No matter which way Nigel Adkins will look at Hull City ’s start to the Championship campaign, it's fair to say it hasn’t exactly gone to plan.
The head coach has overseen just two victories in the league after his first pre-season with the club as the Tigers enter the second international break of the campaign propping up the division.
Wins over Rotherham United and Ipswich Town, in August and September respectively, provided a much needed dose of optimism to dispel some of the gloom that has engulfed the KCOM Stadium further this season.
But, as the table begins to take shape, City’s position is increasingly worrying after picking up a measly total of eight points in the opening 12 games, an effort which has seen the club plunge to its lowest league position in 12 years.
City have been knocked to the canvas in the early rounds, but with seven months of the season still to be played Adkins is putting on a brave face and remains convinced his side have the quality and the know-how to battle their way towards survival as they did last season.
However, not since the 1998-99 season have City started as poorly.

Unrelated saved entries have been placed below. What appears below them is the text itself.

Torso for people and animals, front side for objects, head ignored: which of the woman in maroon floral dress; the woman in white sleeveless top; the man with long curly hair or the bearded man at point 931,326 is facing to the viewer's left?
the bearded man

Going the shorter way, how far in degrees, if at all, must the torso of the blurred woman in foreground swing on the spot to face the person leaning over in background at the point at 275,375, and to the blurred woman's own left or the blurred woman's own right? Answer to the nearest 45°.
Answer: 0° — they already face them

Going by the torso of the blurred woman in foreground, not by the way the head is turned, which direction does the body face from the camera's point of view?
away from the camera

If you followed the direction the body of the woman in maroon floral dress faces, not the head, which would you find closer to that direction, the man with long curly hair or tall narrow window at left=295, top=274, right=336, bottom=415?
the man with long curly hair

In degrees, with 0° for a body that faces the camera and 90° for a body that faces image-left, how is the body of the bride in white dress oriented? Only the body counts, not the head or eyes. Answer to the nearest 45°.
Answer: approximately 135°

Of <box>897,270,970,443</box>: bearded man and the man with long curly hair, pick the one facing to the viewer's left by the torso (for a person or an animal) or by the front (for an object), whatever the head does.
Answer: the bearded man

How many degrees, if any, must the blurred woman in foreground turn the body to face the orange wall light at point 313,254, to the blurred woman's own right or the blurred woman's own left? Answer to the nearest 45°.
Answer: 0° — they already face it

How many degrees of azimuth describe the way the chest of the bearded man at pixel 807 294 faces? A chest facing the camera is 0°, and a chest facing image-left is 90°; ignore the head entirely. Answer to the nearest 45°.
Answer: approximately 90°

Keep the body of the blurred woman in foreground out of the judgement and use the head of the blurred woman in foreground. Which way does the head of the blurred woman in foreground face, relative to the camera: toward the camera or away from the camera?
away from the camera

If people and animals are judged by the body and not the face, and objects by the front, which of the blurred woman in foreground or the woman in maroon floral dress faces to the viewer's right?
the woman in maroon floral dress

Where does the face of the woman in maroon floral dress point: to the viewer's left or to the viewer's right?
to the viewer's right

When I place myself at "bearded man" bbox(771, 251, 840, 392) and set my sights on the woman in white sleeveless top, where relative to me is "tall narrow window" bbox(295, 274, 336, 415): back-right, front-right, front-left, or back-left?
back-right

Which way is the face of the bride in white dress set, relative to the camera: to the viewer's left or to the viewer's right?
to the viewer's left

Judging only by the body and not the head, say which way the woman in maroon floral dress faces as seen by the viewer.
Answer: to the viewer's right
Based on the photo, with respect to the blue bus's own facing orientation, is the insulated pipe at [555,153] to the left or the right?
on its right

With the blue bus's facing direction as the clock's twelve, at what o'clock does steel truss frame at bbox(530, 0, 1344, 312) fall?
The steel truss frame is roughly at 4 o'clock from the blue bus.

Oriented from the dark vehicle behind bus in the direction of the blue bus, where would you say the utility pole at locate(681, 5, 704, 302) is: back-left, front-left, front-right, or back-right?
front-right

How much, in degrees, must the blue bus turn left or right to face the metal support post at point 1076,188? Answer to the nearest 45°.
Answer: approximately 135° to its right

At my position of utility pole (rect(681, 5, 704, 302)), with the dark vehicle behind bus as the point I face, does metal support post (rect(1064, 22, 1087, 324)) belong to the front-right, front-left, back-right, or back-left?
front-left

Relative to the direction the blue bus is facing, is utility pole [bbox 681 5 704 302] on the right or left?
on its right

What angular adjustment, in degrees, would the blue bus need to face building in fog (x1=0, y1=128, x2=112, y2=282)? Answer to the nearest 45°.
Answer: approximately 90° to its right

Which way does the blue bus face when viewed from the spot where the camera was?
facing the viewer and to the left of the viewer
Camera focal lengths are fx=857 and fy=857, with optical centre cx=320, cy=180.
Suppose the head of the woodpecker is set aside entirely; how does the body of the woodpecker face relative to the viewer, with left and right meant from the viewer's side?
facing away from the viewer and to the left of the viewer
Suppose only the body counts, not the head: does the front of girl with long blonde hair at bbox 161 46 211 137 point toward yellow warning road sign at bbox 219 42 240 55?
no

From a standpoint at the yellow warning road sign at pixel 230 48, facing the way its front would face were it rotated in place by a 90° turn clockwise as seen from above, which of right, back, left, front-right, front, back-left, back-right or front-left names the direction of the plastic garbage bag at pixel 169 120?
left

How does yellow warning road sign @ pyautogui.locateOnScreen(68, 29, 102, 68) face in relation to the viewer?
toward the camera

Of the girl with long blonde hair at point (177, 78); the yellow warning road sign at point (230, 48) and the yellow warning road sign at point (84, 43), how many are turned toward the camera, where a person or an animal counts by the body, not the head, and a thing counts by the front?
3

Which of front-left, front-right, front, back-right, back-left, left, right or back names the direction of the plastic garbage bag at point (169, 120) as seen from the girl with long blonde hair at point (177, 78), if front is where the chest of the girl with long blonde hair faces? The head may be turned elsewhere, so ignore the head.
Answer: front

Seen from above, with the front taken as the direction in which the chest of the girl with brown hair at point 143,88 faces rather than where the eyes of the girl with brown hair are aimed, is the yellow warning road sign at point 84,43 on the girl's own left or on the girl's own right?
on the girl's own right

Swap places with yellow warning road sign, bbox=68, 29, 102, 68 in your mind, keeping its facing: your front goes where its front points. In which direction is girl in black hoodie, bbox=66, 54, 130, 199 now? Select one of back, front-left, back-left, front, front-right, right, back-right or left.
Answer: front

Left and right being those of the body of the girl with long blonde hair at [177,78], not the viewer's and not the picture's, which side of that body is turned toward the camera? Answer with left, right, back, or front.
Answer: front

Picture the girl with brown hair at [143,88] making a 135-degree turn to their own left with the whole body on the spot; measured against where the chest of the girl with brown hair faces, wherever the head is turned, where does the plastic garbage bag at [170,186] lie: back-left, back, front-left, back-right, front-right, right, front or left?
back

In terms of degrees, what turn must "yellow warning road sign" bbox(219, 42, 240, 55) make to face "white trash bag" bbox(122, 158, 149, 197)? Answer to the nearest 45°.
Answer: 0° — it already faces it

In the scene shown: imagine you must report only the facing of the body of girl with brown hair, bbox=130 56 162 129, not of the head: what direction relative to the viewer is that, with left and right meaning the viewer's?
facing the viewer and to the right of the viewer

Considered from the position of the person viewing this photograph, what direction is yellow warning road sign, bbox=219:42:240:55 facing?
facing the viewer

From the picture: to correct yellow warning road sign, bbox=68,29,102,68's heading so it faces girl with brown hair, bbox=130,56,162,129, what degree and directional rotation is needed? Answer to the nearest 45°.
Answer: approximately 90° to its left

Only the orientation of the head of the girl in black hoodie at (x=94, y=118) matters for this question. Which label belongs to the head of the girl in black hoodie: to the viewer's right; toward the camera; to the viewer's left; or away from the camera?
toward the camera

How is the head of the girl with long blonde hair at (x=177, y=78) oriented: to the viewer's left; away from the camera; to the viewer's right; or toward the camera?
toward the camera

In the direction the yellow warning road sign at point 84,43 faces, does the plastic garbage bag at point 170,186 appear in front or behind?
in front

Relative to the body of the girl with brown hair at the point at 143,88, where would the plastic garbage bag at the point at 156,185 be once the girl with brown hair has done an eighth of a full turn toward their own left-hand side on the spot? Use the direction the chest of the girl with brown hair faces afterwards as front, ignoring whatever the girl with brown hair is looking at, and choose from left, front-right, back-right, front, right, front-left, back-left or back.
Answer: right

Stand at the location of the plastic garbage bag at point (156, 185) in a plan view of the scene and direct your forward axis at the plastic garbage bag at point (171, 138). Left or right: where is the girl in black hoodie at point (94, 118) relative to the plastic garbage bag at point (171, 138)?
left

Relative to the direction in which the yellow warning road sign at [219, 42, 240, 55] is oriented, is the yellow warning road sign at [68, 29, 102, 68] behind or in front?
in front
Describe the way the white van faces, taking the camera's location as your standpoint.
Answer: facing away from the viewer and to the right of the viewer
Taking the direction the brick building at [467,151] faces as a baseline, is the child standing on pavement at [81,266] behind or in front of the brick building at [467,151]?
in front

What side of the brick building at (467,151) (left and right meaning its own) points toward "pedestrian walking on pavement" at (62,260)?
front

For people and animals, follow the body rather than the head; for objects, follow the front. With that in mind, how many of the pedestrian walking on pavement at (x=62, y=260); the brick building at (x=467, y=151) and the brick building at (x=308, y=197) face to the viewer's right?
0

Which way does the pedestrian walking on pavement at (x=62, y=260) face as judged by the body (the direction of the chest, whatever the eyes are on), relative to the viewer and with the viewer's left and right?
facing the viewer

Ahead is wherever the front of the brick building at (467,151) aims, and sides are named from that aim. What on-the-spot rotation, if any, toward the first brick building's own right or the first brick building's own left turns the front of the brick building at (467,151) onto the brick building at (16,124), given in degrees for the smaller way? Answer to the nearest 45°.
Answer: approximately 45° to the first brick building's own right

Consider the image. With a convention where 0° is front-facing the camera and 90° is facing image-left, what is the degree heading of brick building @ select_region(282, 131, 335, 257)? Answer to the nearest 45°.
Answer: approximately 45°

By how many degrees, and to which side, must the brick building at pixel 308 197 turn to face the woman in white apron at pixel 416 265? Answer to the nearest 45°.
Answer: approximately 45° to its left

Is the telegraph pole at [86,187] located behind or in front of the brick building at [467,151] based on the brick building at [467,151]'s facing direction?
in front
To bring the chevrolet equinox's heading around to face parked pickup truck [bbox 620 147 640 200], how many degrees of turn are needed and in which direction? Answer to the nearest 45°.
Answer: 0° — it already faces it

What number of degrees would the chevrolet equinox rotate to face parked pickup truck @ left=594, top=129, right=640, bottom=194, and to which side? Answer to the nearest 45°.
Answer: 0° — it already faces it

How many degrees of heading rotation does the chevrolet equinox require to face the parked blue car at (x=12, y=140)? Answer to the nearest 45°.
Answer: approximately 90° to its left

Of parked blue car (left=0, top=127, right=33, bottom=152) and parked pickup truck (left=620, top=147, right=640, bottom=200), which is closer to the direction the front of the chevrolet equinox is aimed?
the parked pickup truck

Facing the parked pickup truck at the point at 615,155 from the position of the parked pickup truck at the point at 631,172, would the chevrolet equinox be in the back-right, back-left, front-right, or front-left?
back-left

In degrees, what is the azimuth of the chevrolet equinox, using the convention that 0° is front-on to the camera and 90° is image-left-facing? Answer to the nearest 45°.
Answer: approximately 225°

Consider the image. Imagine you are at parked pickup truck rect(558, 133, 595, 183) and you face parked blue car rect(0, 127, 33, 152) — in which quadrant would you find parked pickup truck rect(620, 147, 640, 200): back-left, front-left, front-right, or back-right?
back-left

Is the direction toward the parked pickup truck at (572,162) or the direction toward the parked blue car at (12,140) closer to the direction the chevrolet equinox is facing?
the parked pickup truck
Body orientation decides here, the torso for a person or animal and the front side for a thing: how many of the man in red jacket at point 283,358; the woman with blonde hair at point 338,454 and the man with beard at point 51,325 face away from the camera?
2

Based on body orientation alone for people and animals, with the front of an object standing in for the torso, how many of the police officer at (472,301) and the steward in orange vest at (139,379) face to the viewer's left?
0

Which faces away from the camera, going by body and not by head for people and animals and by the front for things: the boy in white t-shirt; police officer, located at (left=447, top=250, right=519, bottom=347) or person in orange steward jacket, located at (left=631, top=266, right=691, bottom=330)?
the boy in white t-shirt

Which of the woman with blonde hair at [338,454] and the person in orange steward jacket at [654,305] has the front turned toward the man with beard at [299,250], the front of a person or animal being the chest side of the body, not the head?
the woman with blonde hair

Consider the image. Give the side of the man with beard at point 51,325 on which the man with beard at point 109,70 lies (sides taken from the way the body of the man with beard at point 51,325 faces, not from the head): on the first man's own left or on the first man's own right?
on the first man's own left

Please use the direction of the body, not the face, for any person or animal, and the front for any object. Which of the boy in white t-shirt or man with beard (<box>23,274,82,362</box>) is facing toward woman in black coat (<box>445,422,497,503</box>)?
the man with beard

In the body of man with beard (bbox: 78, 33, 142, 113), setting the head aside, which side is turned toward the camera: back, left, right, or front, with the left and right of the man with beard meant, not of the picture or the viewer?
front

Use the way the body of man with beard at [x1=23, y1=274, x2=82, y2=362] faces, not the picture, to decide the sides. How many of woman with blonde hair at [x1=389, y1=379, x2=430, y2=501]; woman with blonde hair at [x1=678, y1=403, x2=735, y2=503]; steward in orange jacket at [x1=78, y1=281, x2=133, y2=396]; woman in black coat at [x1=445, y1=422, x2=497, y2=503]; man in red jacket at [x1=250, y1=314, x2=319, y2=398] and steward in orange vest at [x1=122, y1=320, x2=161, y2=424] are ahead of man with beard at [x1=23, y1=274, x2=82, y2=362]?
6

Mark Hateley’s outfit picked up seven points from their opening 12 games in Division Three, 20 years ago, a run of form which ultimately cost him his job as the Tigers tumbled towards the foot of the table.
Warren Joyce took the reins as a player/manager and his side eventually did enough to pull away from the drop zone in what affectionately has become known as the Great Escape, as the squad pulled together as one to maintain the club’s Football League status.
Of course, two decades on, the stakes are not quite as great, with a spot in the third tier the punishment for finishing in the relegation zone, but does this squad have the character in order to pull through?
That remains to be seen and unfortunately the statistics are against them.
City’s start to the campaign is one of the worst the Tigers have endured in their 114-year history, featuring in their worst eight starts ever and relegation is a recurring consequence.
Transferring the records into the relative metric system of three points for a win and one for a draw in seasons prior to 1981, just four starts have been weaker, and on two of those occasions City were relegated.
In 1955, Bob Brocklebank’s team lost 10 of their opening 12 games, with a win and a draw coming in the other two, and perhaps, unsurprisingly, they were relegated from Division Two, as they were in 1995-96 when the Tigers had one win and four draws and were relegated come the end of the campaign.
In 1989-90 it took City until November to win a game in Division Two. They picked up seven draws in their opening 12 games, but they had to wait until their 17th outing to bag their first three point haul, a 3-2 win over Bradford City.
Surprisingly, despite their wretched form, powered by the goals of Andy Payton and Peter Swan, City climbed to a 14th-place finish, which acts as something of an anomaly in the club’s history.
Of the three previous occasions City have mustered eight points from their opening 12 games, relegation has come in 1935-36 and 1959-60 and it would have come in 1997-98 had there been three relegation spots in Division Three.
For context, City’s last relegation came in 2016-17, which started so well under Mike Phelan with victories over the champions Leicester City and away to Swansea City, but eight winless games followed as a wretched summer transfer window proved too much to come back from.
Undoubtedly, the Tigers have under-performed. With a wage bill of a top 10 club, according to vice-chairman Ehab Allam, City fans could be forgiven for expecting results that reflect that.
Few teams in the Championship are able to boast the international experience at Adkins’ disposal with ten players with senior caps to their name, while Kamil Grosicki and Jackson Irvine played major roles in the World Cup for their respective nations
It’s a point that Sheffield United boss Chris Wilder was keen to make before the meeting at Bramall Lane last weekend.
“It’s a dangerous game,” Wilder said. “They’ve got good players. If you look through their squad, if you look at the numbers they’ve paid for them, they’ve got quality there,” and yet the 1-0 loss to the Blades saw City fall to the bottom of the table.
While Adkins looks to the positives, the club will do well to heed the warnings of history and get points on the board sooner rather than later.